### [Selected extract]
* * *
- Born: Edletha Lorraine Peoples October 17, 1975 (age 50) Palatka, Florida
- Genres: Jazz, soul, CCM, Christian R&B, gospel, urban contemporary gospel, contemporary R&B, praise & worship
- Occupations: Singer, songwriter, entrepreneur
- Instrument: Vocals
- Years active: 2002–present
- Labels: Shabach, Columbia, Epic, Integrity Gospel, Compendia, Blusoul Worldwide
- Website: lisamcclendonmusic.com

= Lisa McClendon =

Lisa McClendon (born Edletha Lorraine Peoples; October 17, 1975) is an American jazz-gospel-soul artist. She started her music career, in 2002, with the release of My Diary, Your Life by Shabach Entertainment. Her second album, Soul Music, released in 2003 by Epic Records and Integrity Gospel. This would be her Billboard magazine breakthrough release upon the Gospel Albums chart. The third album, Live from the House of Blues, was released in 2006 by Columbia Records alongside Epic Records and Integrity Gospel. The album would chart again, but this time around on the Heatseekers Albums chart as well. She would release an independent album on Blusoul Records in 2009, Reality, and this charted on the Gospel Albums chart.
In 2015, she released the long-awaited album 5AM - The Sound of Waking up to Him.
Since then, Lisa has released many noteworthy singles - including "Brilliant", "Mood", and "Perfect".

==Early life==
McClendon was born on October 17, 1975, in Palatka, Florida, as Edletha Lorraine Peoples. She is the daughter of a preacher, and she started singing in her church at 12 years of age.

==Music career==
Her music career started in 2002, with the release of My Diary, Your Life by Shabach Entertainment on May 7, 2002, yet the album failed to chart.
* * *
### [Supplied data]
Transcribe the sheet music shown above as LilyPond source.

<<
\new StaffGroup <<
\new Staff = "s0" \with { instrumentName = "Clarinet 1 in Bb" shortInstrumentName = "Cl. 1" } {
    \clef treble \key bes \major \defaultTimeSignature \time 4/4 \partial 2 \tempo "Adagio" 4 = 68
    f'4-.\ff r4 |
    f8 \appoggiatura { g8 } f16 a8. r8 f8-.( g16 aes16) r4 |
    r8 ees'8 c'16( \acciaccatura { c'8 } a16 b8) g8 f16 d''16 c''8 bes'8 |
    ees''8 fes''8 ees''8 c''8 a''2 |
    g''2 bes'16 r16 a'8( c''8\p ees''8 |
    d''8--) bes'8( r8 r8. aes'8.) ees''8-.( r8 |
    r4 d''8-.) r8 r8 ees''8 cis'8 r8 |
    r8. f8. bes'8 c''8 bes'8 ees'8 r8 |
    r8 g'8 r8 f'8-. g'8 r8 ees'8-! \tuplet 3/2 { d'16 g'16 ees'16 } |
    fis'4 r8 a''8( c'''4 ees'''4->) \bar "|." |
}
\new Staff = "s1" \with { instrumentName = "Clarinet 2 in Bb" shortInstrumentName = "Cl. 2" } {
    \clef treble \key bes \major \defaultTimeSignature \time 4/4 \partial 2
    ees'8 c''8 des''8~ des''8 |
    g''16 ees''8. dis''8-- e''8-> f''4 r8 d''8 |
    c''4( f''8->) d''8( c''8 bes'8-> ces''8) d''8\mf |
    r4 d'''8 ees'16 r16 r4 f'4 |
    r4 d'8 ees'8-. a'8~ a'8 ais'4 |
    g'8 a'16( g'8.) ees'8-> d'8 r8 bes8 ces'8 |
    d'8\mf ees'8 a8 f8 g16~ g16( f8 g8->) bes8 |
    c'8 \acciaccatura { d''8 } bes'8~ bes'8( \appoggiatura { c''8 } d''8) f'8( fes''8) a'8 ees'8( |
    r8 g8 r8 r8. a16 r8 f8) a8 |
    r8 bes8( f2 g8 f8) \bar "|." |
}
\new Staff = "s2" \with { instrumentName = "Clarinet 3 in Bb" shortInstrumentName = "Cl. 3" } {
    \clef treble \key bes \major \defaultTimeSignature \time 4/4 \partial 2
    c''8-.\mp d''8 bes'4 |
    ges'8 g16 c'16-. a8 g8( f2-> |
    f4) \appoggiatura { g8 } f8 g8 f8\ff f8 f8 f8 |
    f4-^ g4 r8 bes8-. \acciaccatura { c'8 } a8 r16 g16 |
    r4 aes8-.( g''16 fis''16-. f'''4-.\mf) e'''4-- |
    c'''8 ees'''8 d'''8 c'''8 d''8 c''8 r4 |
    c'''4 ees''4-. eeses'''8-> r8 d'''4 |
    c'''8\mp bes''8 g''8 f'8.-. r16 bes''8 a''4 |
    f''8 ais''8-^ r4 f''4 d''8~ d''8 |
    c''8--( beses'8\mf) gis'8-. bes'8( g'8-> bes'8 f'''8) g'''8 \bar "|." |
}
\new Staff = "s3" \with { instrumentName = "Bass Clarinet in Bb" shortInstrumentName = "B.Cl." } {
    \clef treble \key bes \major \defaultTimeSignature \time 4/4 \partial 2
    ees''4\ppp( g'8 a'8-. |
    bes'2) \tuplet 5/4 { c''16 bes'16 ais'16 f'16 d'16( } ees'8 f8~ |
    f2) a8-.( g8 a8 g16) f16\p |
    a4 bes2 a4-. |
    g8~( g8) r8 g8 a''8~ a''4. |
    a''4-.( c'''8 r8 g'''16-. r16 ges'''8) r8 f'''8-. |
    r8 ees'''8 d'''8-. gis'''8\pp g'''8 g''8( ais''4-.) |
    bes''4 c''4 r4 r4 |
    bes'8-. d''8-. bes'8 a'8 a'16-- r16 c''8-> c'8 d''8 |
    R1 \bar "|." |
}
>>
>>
* * *
### [What is asked]
**a.** Transcribe the passage of the Lisa McClendon article starting at "Since then, Lisa" and ending at "failed to chart.".
**b.** Pick up the Lisa McClendon article after its final sentence and keep writing.

### [Replies]
**a.**
Since then, Lisa has released many noteworthy singles - including "Brilliant", "Mood", and "Perfect".

==Early life==
McClendon was born on October 17, 1975, in Palatka, Florida, as Edletha Lorraine Peoples. She is the daughter of a preacher, and she started singing in her church at 12 years of age.

==Music career==
Her music career started in 2002, with the release of My Diary, Your Life by Shabach Entertainment on May 7, 2002, yet the album failed to chart.

**b.**
The second album, Soul Music, released on September 23, 2003 by Epic Records alongside Integrity Gospel. This was her breakthrough album on the Billboard magazine Gospel Albums chart at No. 20. She released her third album, Live from the House of Blues, with Epic Records and Integrity Gospel and this time with Columbia Records in the fold, on January 31, 2006. The album placed on the Gospel Albums at No. 17, while it also charted on the Heatseekers Albums at No. 47. Her next album, Reality, was released on April 28, 2009 by Blusoul Records, and this charted on the Gospel Albums at No. 20. Her first album was rated a perfect ten by Cross Rhythms magazine, while Soul Music and Live from the House of Blues were rated nine out of ten.

McClendon recently expanded her music into jazz where she is now reaching a broader audience with her unique vintage sound.
She has shared the stage with Chrisette Michelle, Lela James, Fred Hammond, Mary Mary, Yolanda Adams and Ledisi. She has also headlined tours throughout the US and Europe.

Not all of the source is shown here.